**STUDY QUESTIONS**
[1] Summarize the text headed "Hope" in two sentences.
[2] Translate this sentence from the text headed "Hope" into Spanish: "The first thing Robert always said when he saw us was, 'I'll be going home next week.'"

**SELECTED TEXT**

Hope

I used to volunteer at a local hospital. I started out in the pediatrics floor and gradually moved up to the third floor in continuing care. Seeing young and old men and women suffer in their illnesses often reminded me how fragile life is.

Over the four-and-a-half years that I worked at the hospital, I spent three of those years in continuing care, and I got to know the patients there very well.

There was Robert, who fell and broke his hip at seventy years old and had to move to the hospital because his family couldn’t care for him fulltime. The first thing Robert always said when he saw us was, “I’ll be going home next week.” He was with us six months before he passed away.

There was Sophie, who met with a car accident in her early thirties and was paralyzed from the waist down. Her room was filled with pictures of her family and she had a knack for remembering everybody’s birthdays—all the nurses, the doctors, even us; the candy stripers. Sophie’s still there; she’s been there twelve years and counting.

I was assigned to Clara. She was a quiet lady who didn’t speak much, but whose eyes always told me she appreciated that I was there. Her pride and joy was her grandson, who became the mayor of the next town when he was twenty-five years old. His was the only picture that ever graced her room.

**DATASET EXTRACT**
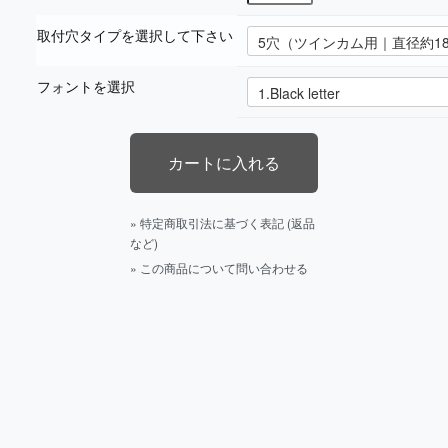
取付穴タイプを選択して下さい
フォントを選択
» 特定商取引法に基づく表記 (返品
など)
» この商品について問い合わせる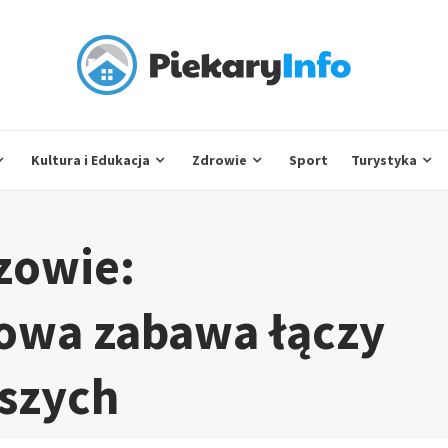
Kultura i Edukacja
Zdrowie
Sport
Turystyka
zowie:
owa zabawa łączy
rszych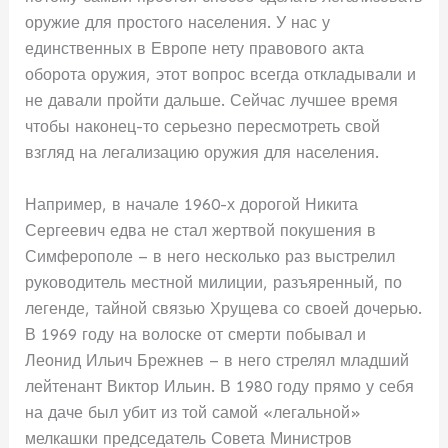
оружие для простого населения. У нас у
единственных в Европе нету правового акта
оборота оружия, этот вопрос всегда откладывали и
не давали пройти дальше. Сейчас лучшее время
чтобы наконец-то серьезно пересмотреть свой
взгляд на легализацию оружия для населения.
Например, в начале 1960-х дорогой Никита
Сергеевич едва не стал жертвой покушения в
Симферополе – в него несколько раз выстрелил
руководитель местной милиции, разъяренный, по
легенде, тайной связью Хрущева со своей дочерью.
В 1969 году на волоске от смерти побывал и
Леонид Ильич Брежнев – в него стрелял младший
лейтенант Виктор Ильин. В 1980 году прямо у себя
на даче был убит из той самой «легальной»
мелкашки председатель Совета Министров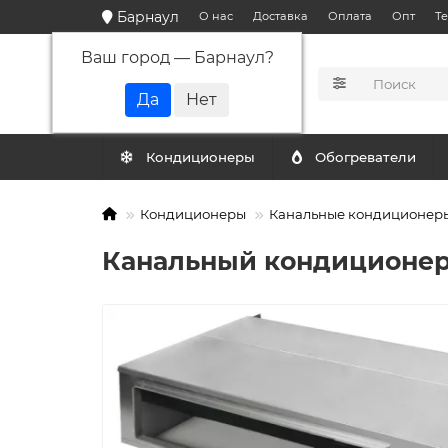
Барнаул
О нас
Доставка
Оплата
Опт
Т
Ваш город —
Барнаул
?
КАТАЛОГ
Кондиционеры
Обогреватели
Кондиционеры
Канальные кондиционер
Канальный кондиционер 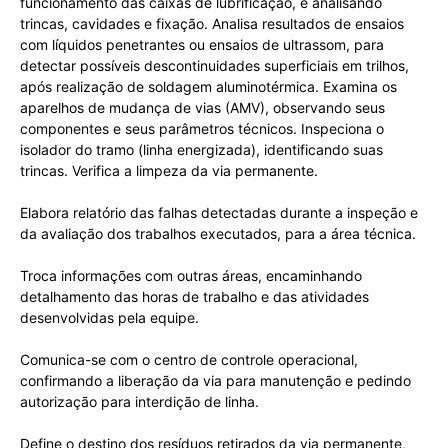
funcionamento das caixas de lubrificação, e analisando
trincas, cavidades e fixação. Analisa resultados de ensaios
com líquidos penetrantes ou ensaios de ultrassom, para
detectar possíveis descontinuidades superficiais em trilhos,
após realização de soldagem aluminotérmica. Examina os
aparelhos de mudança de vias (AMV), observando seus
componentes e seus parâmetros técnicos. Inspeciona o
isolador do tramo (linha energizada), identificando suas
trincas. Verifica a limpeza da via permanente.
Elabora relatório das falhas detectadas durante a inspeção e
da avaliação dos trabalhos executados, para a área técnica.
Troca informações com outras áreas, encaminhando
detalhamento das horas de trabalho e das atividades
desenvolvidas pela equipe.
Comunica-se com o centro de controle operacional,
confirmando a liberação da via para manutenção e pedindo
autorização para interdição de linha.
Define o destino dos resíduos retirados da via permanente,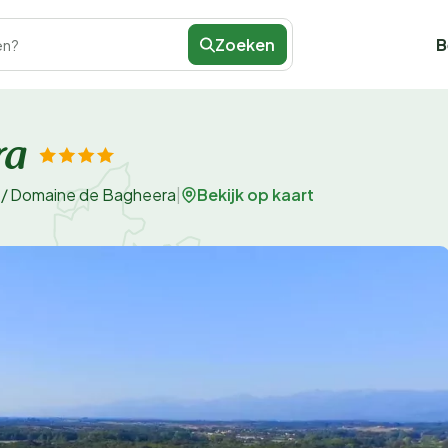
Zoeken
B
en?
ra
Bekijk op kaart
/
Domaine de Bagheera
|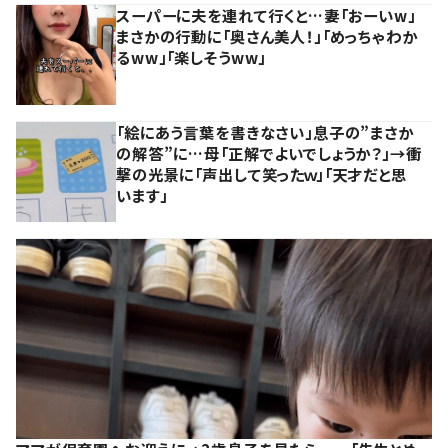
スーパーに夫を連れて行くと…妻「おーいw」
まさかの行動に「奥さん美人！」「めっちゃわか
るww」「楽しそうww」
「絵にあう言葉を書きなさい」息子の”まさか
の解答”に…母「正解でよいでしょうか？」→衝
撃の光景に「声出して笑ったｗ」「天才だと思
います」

**SOLUTIONS BELOW**
[1] The narrator volunteered at a local hospital for four and a half years, starting on the pediatrics floor and spending three of those years in continuing care, where seeing patients suffer was a reminder of how fragile life is. The patients there included Robert, who always said he'd be going home next week and died after six months; Sophie, who was paralyzed in a car accident, remembers everyone's birthdays and has been there twelve years; and Clara, the narrator's assigned patient, whose room held only a picture of her grandson, a mayor.

[2] Lo primero que Robert siempre decía cuando nos veía era: «La semana que viene me voy a casa».